Thursday, September 14, 2006

To Bee or not To Bee.......

It seems the obnoxiously boiling summer days are on their way out. Mornings and evenings are cooler longer with a nice breeze throughout the day. We are very ready for the change.

Scott struggles with being bored when we sit in one place for awhile. I understand it. Being on the move is the lifestyle we both seek. Studying the charts, planning where to go next, watching the weather, hoisting the sails, cruising to a new place and arriving by’s a wonderful way to travel. I miss it when we sit in one place for awhile. Come December we’ll be on the move again.

In the meantime I’m enjoying living in the back bay of Ft. Myers Beach. Everyday is unique even though the heat has been very predictable. It’s a challenge to make shade on the boat since we turn with the current and swing with the breeze but it’s worth the effort to be able to sit in the cockpit to watch the day unfold. We were able to put an awning over the boom since we took the sails off which provides significant shade as long as we’re facing the sun. So far this morning the current has been in our favor.

The sky is ever so slightly overcast which is unusual. Maybe we won’t get the 95 degree heat that’s the constant forecast. No building clouds are visible on the horizon yet. These usually arrive mid day and it’s a crap shoot decision whether or not to close up the boat when going ashore for happy hour.

No sign of dolphins as yet although the black dog that lives at the turquoise house was barking and running along the shore which usually means that he’s spotted a few. I hear them before I see them - the dolphins that is. A distinct “blphew” swish of air noise - sounding something like breathing air in and blowing your nose at the same time - let’s you know they’re nearby. I used to screech “AH!” as if I was shot or falling off the boat when I’d spot one. “What! What’s wrong!?!” “Look!.......aaaaaa Dolphin!” “Oh. I thought you were shot or falling off the boat.” I get just as excited to watch them swimming by but I’m able to control my exclamation to......”Dolphin!” which is better for the marital relationship.

This morning as I’m reading “I Sailed With Magellan” (a fantastic book, by the way, by author Stuart Dybek who is a Chicago writer) I notice a bee flying around the stern of the boat. I think, ‘Oh great now we’re going to get inundated with these critters.’ I remember how pesky they can be in the mid-west at the end of summer when you’re trying to spend as much time outside as you can possibly fit in but the damn bees are everywhere, especially in your pop or beer cans!

After a few minutes the bee leaves. As I finish up the chapter called “Breasts” (now you really do want to read this book, don’t you?) he’s back. Well a bee is buzzing around the stern above the traveler and around the main sheet. No way to tell if it’s the same one. He lands on the traveler and crawls into one hole then another. These holes are functional holes in that these are places to set the locks for the main sheet. In other words the main sheet which helps position the boom can travel the length of this track (thus the term traveler). When it’s in the desired position you lock it in place by positioning these tab like things. They work similar to a bolt on a door except they go down not sideways. As you can imagine this traveler hasn’t been moved much since we’ve arrived in Ft. Myers Beach.

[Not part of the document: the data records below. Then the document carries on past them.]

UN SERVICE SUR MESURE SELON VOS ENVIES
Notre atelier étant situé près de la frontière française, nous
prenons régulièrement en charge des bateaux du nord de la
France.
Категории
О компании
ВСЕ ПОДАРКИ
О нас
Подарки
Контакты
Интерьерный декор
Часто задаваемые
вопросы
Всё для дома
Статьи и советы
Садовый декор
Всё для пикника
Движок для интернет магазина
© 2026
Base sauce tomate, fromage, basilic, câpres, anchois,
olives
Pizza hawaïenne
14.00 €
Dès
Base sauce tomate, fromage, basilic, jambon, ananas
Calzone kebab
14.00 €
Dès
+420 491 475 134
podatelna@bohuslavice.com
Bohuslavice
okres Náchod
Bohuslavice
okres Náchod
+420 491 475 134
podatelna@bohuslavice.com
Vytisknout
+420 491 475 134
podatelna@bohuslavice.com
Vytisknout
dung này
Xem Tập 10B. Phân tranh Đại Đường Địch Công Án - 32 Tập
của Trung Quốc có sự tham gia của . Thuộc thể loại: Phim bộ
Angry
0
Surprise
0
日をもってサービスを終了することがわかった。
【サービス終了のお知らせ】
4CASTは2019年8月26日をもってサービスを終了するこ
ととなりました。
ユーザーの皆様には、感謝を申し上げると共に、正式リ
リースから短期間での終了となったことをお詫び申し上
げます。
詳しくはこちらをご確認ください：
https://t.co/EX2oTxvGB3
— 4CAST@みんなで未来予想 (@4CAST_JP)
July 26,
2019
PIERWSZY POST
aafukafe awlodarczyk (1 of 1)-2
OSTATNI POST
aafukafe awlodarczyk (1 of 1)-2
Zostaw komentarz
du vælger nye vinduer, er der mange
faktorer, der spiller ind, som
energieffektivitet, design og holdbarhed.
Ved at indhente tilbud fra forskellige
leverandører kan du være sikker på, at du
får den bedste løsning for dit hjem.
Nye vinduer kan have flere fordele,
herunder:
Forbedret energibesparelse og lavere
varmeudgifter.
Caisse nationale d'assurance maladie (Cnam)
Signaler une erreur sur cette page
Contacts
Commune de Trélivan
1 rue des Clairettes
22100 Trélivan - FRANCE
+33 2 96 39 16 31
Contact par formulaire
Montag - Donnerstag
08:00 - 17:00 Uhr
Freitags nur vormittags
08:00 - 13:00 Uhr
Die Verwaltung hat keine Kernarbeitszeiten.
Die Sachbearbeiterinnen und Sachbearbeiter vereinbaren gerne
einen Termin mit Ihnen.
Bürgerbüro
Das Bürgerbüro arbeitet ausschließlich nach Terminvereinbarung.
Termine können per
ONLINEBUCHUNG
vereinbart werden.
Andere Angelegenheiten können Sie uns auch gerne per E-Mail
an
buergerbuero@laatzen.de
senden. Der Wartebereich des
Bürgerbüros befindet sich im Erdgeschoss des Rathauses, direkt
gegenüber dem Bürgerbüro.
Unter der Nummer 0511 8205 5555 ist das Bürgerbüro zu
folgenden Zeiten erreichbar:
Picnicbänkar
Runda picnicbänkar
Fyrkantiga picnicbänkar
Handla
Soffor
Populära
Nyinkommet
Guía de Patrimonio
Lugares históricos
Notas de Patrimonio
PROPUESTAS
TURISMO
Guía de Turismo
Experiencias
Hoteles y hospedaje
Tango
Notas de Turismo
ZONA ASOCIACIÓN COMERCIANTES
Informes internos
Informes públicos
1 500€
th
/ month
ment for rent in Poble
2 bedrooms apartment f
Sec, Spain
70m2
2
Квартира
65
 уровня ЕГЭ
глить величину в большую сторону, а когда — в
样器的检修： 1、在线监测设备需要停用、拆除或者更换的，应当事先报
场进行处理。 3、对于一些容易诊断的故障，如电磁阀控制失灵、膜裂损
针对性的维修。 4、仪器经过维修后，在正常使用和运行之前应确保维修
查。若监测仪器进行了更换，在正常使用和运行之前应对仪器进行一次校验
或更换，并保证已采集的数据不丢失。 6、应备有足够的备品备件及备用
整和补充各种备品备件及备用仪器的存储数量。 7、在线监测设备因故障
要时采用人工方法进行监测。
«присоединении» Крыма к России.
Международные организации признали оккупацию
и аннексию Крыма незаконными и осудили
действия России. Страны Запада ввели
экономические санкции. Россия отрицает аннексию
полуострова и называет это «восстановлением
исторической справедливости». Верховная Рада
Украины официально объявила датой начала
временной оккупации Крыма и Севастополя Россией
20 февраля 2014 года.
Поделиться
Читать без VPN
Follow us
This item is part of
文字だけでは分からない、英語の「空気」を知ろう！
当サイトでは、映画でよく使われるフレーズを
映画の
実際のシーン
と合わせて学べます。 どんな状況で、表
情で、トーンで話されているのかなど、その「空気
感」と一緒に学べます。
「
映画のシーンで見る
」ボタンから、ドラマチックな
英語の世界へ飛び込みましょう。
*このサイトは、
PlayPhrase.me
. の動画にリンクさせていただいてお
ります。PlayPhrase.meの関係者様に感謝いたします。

The bee doesn’t stay long but now I’m watching for him to return. I’m not disappointed but surprised when he does return with a small piece of green that looks like a leaf in his legs. (Click on bee pictures for close up views.) He heads straight for a hole, climbs in and stays for several moments. When he leaves there are no leaves with him. Hmmmmmm. Apparently he’s found a new home or at least nesting place. Hmmmmmm. What to do - what to do. Everybody needs to be someplace but I decide that letting this bee do all this work of building a nest just to cover it up or throw it away isn’t fair. I cover the holes in the traveler with a screen after the bee leaves and wait for his return hoping that he’ll get discouraged and fly off to find another hidey hole for his needs.

He does return and is flying above the screen, landing on the screen, flying above the screen. He moves to the other side of the mainsheet where there are other holes and tries them out but these are not the ones (actually the one) he’s looking for. Then he starts flying around the cockpit buzzing near the canopy, looking as if he will head down into the cabin.

Ok. That’s it. Where’s the fly swatter. I guess my experiences with bees flying into my pop and beer cans has made me a bee killer. Who knew. And it’s not even noon yet!